I’m not ready to give up on vista just yet, as it has been very stable even with superfetch. Never have I seen a BSOD, and all my other apps run well including, Video editing, Encoding, and the like. But I need a solution to my gaming. My HDD does thrash on start up, have no free memory and I am in agreement with most here that superfetch is a bad idea. But so far, it hasn’t been a problem. Unless it is the reason I can’t play my game.

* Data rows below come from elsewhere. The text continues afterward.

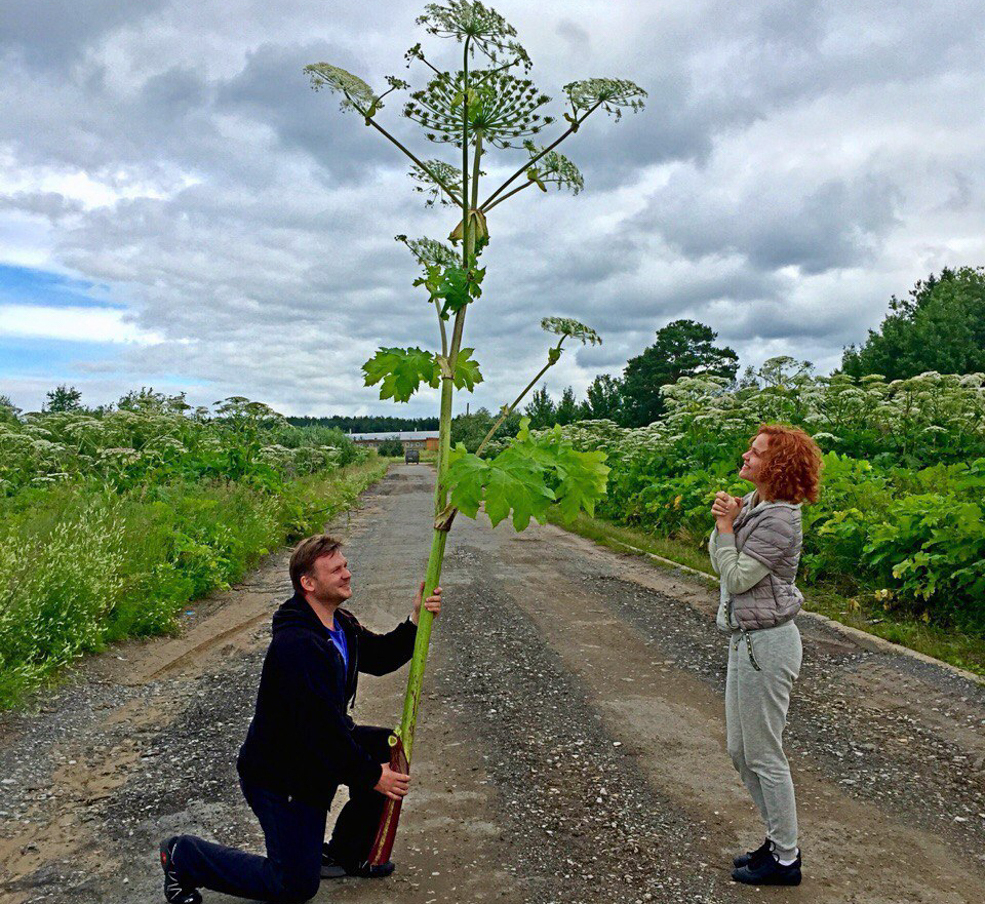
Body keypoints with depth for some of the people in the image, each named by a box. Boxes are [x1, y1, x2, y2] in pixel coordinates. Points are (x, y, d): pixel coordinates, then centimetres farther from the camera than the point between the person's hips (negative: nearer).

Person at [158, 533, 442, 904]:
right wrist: (370, 776, -20)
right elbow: (322, 725, -30)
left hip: (321, 747, 9)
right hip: (277, 773, -9)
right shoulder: (298, 644, -32)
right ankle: (183, 855, 16)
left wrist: (415, 621, -7)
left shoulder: (342, 624, -1)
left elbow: (379, 658, 11)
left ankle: (346, 853, 16)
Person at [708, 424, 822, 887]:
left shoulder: (778, 520, -20)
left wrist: (726, 525, -13)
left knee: (764, 755, 4)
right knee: (741, 752, 18)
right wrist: (725, 522, -7)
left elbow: (736, 578, -19)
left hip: (767, 643, -10)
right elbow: (718, 560, 9)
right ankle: (779, 840, 34)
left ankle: (786, 860, 20)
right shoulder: (752, 505, 7)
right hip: (745, 640, 10)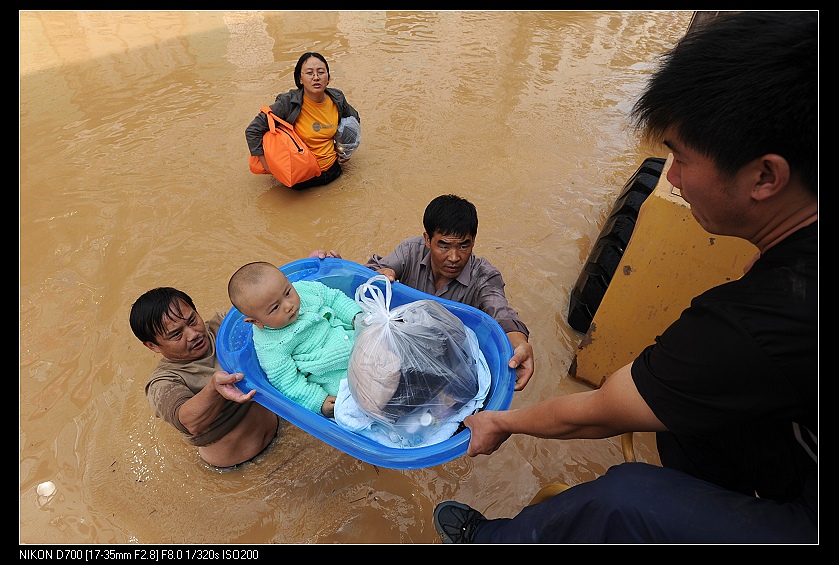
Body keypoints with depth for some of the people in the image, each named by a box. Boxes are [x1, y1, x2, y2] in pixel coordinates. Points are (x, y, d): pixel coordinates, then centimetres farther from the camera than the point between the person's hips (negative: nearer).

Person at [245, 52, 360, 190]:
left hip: (332, 170, 3)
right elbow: (253, 130, -16)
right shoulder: (289, 103, -19)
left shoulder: (337, 99, -5)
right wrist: (269, 167, -16)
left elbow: (355, 119, 18)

For those who say… “The only people who need free physical memory is gamers, but as Windows is a multi use system it can’t afford to keep memory…” and “Your video game not running fast enough is not much of a reason to be angry.” I say again Bite Me! I buy a $600 system and can’t play a '04 game? You must be kidding? I know I should have spent $ 1000 for a gaming platform, right? I’m not too surprised Microsoft wasn’t kind to us gamers as they rather us buy their Xbox. But I was playing this game max out on ME! Sorry had to vent.
There were some solutions mentioned, superfetch set to Manual, also Disabled. But what I don’t think what was mentioned, was that it is like step 25 in the vista tweaking process, to run a game smoothly. With like 60 processes, and I don’t know how many Tasks in the scheduler running in the backround. Plus useless bloatware hogging disk space, vista needs some serious cleaning up to game. I have applied most, getting processes down to like 35 while maintining a stable system. But I have noticed even with superfetch disabled, in time, memory still creeps way up in the cache. But no HDD thrashing atleast. Haven’t tested the game yet as I uninstalled being frustrated with it. But since I see some success here in this thread, I’m happy I stumbled upon it. Who would have thought a 4 year old thread could help me today?
There is a drawback, btw, which I just ran into. If all your physical memory is cached (like for me, 0 MB free), you’re incapable of starting any new programs. The operating system will simply stall until it can free more memory which SuperFetch does not like to give. My system performance got a lot better when I disabled the service.